▶ TRECHO DO DOCUMENTO:
####################

A cobrança com o resultado dá espaço ao prazer na
elaboração, o imediatismo do mundo contemporâneo é deixado de
lado, não sabemos quanto poderá durar nem onde chegaremos, e somente
trabalhando, a necessidade de novas buscas se tornam emergentes e sentimos que
o momento final do trabalho se aproxima.
O sujeito do processo criativo detém o saber sobre a hora de
finalizar o trabalho no instante em que a resolução reflete seu equilíbrio
interno. Isto não quer dizer que o trabalho esteja finalizado no sentido de
estar resolvido, ainda podem perdurar perguntas que não se esgotarão apenas
nessa etapa do processo.
Uma nova caminhada se inicia, e com ela questões remanescentes
dessa etapa se unirão às novas necessidades de um estado de tensão, de uma
orientação interior, que não conhecemos.

####################

[Registros do conjunto de dados]

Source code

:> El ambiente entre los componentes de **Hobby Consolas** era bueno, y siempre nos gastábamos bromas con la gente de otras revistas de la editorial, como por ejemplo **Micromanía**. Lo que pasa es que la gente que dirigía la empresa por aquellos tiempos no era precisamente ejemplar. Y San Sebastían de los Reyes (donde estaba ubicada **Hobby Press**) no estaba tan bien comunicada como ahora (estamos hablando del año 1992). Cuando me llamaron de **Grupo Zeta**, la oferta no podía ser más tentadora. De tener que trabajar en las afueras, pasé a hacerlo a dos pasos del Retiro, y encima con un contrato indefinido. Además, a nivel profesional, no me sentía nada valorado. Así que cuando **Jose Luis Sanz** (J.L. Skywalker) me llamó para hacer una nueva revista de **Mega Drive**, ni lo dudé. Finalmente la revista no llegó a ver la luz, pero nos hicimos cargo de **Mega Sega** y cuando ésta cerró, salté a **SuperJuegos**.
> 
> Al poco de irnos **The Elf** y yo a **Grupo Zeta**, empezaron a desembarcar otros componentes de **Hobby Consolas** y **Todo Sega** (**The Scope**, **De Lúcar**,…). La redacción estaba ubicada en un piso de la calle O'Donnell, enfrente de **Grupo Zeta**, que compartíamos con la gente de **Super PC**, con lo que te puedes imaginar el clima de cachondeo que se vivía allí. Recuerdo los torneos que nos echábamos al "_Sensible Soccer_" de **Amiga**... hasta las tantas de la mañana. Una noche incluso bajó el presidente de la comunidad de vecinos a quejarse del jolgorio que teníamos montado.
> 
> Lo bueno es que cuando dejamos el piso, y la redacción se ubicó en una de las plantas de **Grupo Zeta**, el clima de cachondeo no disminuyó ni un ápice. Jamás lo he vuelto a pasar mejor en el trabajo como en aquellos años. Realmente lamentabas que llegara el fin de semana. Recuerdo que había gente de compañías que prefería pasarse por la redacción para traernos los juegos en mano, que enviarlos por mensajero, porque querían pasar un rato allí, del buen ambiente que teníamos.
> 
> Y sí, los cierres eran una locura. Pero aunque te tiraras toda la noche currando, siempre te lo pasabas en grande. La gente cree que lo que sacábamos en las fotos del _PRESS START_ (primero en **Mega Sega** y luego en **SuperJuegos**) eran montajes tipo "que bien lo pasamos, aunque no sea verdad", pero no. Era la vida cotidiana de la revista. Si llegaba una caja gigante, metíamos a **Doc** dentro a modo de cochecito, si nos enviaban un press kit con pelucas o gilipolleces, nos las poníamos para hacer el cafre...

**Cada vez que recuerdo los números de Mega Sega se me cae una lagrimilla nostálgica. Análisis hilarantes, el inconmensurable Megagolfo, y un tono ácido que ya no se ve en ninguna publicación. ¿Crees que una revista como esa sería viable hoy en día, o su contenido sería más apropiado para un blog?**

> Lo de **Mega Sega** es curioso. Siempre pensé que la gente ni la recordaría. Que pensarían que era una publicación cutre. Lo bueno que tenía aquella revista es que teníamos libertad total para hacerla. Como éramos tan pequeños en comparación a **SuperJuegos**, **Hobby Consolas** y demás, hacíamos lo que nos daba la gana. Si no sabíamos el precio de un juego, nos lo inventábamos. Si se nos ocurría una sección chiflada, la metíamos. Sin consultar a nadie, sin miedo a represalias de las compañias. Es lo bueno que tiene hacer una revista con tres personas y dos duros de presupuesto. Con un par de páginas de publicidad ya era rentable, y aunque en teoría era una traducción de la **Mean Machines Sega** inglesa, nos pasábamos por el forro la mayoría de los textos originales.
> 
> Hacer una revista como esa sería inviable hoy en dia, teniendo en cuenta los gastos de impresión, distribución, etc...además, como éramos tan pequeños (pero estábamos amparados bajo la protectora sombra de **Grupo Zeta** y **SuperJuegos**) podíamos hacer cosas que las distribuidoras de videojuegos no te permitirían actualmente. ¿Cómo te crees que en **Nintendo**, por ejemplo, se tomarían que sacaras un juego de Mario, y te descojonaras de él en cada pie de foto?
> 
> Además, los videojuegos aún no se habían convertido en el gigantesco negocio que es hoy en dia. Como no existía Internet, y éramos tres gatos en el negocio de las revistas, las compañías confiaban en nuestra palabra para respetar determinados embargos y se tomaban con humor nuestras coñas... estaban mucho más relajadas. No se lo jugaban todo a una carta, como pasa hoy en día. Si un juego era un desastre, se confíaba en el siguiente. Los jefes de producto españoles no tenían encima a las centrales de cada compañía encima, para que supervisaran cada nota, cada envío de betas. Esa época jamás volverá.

####################

▶ O QUE FAZER:
1. No trecho sobre o processo criativo, quem detém o saber sobre a hora de finalizar o trabalho?
2. Extraia do trecho sobre o processo criativo a parte que começa em "A cobrança com" e segue até "que não conhecemos.", sem nenhuma alteração.

▶ SUAS RESPOSTAS ESCRITAS:
1. O sujeito do processo criativo, no instante em que a resolução reflete seu equilíbrio interno.

2.
A cobrança com o resultado dá espaço ao prazer na
elaboração, o imediatismo do mundo contemporâneo é deixado de
lado, não sabemos quanto poderá durar nem onde chegaremos, e somente
trabalhando, a necessidade de novas buscas se tornam emergentes e sentimos que
o momento final do trabalho se aproxima.
O sujeito do processo criativo detém o saber sobre a hora de
finalizar o trabalho no instante em que a resolução reflete seu equilíbrio
interno. Isto não quer dizer que o trabalho esteja finalizado no sentido de
estar resolvido, ainda podem perdurar perguntas que não se esgotarão apenas
nessa etapa do processo.
Uma nova caminhada se inicia, e com ela questões remanescentes
dessa etapa se unirão às novas necessidades de um estado de tensão, de uma
orientação interior, que não conhecemos.